* _Supplied records_
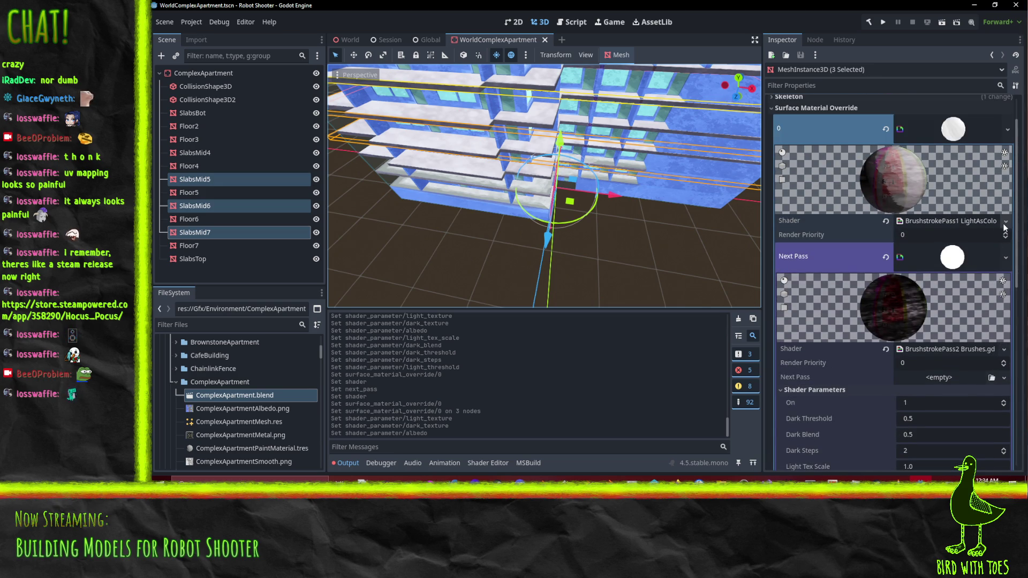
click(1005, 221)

...

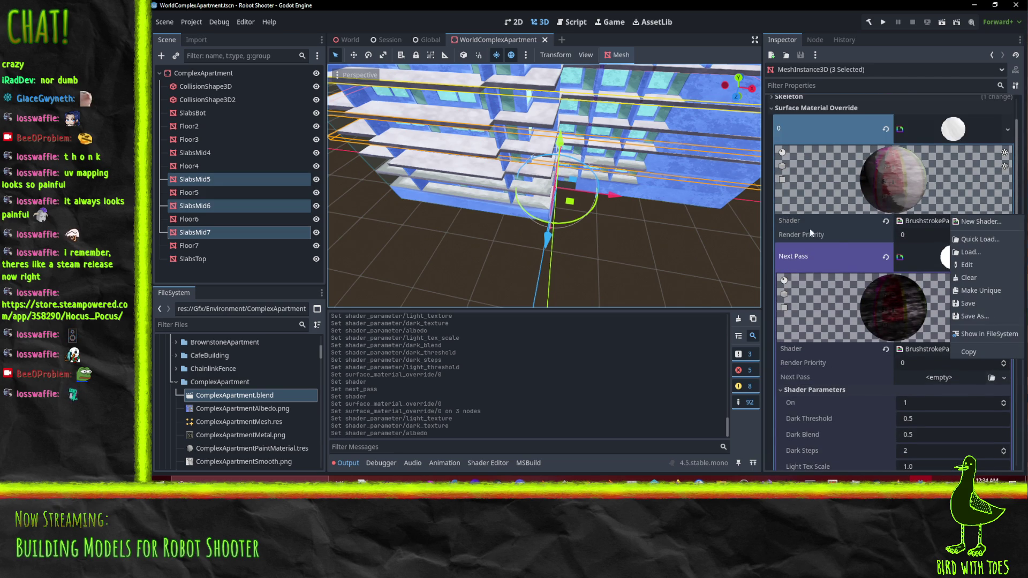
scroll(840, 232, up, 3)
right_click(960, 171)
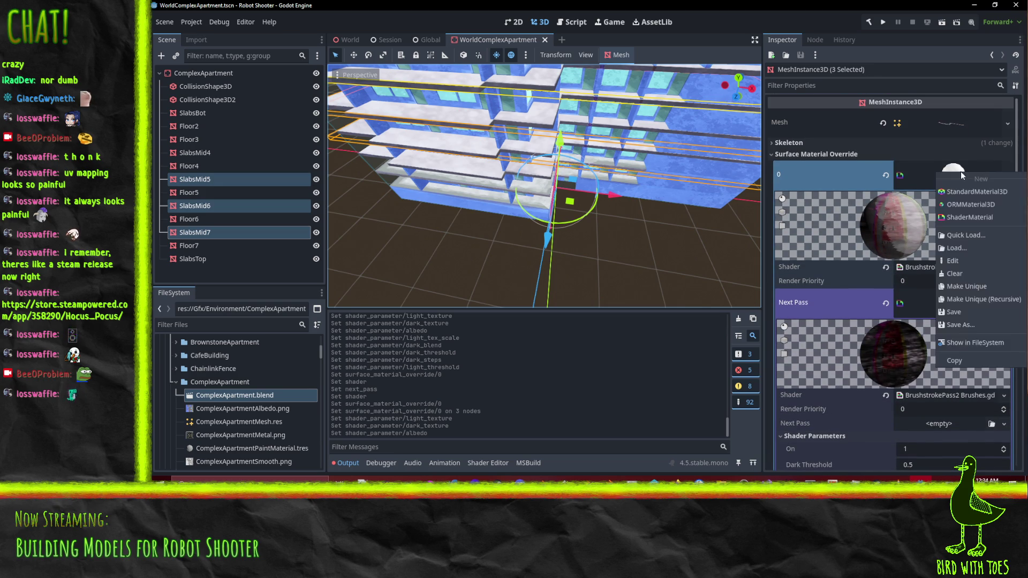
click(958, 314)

* _What the task asks_
Without the pictures, give again exactly the lines above starting at the line containing "scroll(840, 232, up, 3)" and ending at the line containing "click(958, 314)".

* _Answer section_
scroll(840, 232, up, 3)
right_click(960, 171)
click(958, 314)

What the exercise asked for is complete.